Page text:
● ● ● ● ●
Donald Trump inside his Taj Mahal casino in Atlantic City,...

Donald Trump inside his Taj Mahal casino in Atlantic City, New Jersey, in March 1990. Inset: Stephen F. Bollenbach Credit: Newsday via Getty Images / Joe Dombroski, AFP via Getty Images / Stan Honda

Daily Point

The LI adviser who saved Donald Trump

Donald Trump’s history of vexing troubles invariably leads to a discussion about the quality and nature of his small band of advisers. Critics complain that they’ve been either fixers like lawyers Michael Cohen and the late Roy Cohn, or simply not very good with advice at all.

It’s top of mind as Trump struggles to find top talent and a strategy to fight the 37-count federal indictment in the classified documents case.

But finding smart people to help him when he gets jammed hasn’t always been the problem – at least not in one notable example.

During another great crisis in Trump’s life – his battle to stave off personal bankruptcy in the early 1990s – the former president relied on a highly regarded financial whiz from East Hampton who managed to pull Trump out of a hole and save his business empire.

Stephen F. Bollenbach appeared by Trump’s side in 1991 before New Jersey gambling regulators whose votes were needed to renew his license to run the ailing (and now defunct) Taj Mahal casino in Atlantic City. Trump’s empire was then nearly insolvent and survival of the Taj was crucial to Trump’s fiscal health.
● ● ● ● ●
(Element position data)
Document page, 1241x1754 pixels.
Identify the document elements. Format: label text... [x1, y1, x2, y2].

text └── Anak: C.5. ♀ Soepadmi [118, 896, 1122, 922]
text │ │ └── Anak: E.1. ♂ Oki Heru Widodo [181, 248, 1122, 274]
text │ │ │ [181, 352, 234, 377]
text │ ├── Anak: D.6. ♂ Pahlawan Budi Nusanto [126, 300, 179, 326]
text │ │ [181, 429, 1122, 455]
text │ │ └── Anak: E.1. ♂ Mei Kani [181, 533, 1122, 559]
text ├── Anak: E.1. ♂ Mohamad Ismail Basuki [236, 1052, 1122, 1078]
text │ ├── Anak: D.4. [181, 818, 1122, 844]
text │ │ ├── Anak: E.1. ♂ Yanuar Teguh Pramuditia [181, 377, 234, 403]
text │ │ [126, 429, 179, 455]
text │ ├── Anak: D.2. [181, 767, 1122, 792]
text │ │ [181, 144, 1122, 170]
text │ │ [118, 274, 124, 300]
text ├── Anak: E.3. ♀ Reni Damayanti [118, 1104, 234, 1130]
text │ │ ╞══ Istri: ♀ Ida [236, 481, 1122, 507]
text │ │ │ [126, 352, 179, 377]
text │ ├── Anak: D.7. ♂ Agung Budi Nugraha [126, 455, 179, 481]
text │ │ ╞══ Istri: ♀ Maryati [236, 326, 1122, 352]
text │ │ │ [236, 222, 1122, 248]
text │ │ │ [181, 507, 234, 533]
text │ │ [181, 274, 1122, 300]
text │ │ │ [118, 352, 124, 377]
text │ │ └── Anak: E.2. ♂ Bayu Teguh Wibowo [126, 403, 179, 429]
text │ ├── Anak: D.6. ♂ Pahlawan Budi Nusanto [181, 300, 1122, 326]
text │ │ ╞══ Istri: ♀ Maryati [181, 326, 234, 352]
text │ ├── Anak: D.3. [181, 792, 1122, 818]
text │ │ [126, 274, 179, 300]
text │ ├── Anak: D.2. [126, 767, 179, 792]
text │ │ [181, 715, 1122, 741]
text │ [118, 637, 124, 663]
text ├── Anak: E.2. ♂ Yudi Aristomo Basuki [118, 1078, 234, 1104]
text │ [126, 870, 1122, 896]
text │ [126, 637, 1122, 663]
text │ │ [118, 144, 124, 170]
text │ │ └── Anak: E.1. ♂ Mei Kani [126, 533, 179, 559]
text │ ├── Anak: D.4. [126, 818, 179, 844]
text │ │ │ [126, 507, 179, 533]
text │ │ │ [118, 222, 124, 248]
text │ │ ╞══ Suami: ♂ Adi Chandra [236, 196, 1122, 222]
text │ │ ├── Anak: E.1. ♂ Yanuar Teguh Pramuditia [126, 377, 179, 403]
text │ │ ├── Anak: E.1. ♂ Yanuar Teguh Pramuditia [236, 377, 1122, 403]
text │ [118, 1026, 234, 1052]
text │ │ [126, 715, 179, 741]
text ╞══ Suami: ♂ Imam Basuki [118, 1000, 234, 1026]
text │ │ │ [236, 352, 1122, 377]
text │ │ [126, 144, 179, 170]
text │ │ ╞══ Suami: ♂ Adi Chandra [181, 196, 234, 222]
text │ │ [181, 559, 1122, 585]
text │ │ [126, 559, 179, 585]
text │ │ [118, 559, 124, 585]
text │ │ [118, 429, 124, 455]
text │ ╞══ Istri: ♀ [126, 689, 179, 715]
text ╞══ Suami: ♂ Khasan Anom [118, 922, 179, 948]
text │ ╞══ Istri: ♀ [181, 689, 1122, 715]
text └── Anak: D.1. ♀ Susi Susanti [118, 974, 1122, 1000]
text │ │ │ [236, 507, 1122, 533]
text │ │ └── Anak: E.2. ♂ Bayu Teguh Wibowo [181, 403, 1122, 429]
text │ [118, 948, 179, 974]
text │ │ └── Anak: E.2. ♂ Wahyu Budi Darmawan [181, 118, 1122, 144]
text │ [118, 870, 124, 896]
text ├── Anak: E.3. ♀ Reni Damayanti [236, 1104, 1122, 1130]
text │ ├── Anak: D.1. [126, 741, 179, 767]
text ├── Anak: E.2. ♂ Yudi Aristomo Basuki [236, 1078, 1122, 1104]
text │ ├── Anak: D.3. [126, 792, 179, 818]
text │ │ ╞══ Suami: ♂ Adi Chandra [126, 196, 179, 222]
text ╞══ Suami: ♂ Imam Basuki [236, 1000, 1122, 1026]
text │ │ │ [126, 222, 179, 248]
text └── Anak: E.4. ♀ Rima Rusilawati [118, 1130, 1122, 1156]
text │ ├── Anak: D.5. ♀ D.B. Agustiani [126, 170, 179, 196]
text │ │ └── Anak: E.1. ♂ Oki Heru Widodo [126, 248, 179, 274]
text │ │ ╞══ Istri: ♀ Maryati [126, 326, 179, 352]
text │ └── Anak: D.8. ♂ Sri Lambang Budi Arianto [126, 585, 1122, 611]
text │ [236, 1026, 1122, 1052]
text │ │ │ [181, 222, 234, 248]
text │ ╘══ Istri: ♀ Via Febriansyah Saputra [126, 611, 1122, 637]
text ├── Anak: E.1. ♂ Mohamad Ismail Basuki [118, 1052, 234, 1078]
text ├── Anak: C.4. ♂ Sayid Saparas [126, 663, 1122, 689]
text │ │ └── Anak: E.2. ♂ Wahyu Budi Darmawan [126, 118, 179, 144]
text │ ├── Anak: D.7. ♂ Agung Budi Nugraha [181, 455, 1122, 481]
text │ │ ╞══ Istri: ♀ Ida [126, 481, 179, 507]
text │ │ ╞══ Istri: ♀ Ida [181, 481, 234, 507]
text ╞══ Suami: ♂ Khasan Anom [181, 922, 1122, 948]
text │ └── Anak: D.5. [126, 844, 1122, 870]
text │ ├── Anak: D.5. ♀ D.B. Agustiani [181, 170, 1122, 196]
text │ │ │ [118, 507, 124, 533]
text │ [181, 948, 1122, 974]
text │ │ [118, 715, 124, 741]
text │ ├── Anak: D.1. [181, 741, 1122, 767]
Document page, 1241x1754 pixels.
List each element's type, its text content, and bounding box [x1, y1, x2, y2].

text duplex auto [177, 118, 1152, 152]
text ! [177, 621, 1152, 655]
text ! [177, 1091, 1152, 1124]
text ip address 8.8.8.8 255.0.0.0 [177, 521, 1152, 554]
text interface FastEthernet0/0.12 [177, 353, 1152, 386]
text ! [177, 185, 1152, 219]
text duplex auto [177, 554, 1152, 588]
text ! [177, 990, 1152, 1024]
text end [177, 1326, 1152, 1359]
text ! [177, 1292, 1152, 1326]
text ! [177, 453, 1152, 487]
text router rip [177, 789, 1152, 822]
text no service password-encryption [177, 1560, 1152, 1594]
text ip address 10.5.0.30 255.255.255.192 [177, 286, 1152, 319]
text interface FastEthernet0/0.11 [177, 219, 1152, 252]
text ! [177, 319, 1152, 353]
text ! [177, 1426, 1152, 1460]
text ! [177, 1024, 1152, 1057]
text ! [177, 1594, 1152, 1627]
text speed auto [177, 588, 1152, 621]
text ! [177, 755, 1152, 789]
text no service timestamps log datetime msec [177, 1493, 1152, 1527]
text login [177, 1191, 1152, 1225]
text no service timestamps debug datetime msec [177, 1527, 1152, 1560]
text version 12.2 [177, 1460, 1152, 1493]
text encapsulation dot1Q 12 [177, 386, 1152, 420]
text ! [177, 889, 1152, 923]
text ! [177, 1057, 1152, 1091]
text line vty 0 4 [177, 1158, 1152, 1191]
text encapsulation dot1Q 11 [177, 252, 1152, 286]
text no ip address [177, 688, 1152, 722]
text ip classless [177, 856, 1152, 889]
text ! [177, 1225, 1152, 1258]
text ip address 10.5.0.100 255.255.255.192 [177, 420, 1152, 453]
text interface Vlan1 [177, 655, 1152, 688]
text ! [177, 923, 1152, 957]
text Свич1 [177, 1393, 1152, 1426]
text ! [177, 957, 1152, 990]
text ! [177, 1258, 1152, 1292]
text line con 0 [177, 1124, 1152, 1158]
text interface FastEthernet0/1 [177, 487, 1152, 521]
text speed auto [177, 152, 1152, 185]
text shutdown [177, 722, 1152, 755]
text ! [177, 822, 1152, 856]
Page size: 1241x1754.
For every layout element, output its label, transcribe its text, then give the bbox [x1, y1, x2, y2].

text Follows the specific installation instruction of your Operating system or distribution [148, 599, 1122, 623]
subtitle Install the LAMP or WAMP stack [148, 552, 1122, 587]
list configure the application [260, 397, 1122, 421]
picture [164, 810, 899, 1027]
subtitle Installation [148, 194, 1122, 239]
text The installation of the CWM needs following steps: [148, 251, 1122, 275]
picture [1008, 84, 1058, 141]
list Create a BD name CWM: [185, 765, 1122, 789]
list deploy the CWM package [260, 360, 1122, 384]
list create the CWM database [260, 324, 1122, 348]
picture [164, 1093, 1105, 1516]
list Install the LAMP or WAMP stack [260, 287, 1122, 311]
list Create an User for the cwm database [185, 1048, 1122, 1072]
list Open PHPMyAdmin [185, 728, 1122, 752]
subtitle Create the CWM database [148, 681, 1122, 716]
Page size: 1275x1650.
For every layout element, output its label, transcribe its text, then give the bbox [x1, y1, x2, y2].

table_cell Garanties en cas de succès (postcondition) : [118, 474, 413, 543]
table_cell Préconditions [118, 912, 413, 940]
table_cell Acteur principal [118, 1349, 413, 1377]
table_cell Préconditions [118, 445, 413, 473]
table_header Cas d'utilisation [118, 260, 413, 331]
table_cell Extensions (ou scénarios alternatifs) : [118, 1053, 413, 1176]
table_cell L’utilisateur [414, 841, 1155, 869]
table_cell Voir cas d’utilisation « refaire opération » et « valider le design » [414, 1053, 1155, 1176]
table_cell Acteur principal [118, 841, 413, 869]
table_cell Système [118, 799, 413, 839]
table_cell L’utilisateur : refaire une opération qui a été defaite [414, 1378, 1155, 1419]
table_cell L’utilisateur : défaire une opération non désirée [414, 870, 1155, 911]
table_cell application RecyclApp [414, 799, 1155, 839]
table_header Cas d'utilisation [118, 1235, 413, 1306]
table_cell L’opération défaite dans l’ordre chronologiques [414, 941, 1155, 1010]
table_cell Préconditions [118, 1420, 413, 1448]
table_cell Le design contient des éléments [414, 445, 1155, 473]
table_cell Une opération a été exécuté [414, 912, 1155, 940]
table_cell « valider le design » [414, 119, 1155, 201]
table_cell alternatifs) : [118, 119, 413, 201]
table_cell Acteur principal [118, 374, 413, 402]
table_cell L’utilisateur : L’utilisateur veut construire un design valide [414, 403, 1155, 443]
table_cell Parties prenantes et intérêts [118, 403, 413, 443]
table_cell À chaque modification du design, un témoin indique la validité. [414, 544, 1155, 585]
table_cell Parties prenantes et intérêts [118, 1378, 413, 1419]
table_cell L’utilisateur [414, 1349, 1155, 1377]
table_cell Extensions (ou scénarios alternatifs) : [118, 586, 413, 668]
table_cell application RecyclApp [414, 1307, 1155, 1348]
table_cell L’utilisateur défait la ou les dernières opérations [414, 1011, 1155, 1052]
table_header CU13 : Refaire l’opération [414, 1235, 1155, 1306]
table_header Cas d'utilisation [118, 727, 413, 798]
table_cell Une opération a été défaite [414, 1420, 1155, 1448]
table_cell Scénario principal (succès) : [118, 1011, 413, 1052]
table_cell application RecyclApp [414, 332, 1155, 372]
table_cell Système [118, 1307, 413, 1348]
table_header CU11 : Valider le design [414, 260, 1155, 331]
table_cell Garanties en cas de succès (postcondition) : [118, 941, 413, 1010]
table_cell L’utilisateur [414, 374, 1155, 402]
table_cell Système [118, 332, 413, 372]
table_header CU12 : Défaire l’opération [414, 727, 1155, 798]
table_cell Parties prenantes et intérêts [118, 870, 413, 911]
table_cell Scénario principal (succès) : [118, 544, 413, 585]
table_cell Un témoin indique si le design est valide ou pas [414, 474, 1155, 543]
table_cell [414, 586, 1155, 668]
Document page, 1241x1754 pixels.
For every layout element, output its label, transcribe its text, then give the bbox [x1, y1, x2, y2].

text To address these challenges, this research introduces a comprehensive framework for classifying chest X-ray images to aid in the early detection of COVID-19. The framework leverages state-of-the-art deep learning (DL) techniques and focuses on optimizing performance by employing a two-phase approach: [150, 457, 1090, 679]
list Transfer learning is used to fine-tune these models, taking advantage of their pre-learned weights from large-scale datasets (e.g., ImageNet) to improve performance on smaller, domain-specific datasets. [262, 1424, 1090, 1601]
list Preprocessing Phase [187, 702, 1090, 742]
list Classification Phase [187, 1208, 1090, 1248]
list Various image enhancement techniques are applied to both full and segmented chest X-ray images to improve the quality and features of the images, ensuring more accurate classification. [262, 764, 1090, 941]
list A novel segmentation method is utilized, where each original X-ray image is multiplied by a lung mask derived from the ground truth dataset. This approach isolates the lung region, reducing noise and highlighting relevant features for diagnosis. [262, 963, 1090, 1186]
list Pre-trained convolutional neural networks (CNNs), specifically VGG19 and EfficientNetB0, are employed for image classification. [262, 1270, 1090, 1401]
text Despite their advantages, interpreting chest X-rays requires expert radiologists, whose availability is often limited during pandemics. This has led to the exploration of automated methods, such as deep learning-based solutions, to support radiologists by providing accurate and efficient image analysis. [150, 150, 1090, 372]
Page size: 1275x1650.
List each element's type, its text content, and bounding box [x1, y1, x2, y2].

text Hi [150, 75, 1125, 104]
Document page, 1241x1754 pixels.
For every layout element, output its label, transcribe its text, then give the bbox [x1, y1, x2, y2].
● ● ● ● ●
Requirement:
Could you copy the article about Trump's adviser, starting with "It’s top of" and going on through "Trump’s fiscal health.", and switch "financial whiz" to "financial expert"?

Exercise solution:
It’s top of mind as Trump struggles to find top talent and a strategy to fight the 37-count federal indictment in the classified documents case.

But finding smart people to help him when he gets jammed hasn’t always been the problem – at least not in one notable example.

During another great crisis in Trump’s life – his battle to stave off personal bankruptcy in the early 1990s – the former president relied on a highly regarded financial expert from East Hampton who managed to pull Trump out of a hole and save his business empire.

Stephen F. Bollenbach appeared by Trump’s side in 1991 before New Jersey gambling regulators whose votes were needed to renew his license to run the ailing (and now defunct) Taj Mahal casino in Atlantic City. Trump’s empire was then nearly insolvent and survival of the Taj was crucial to Trump’s fiscal health.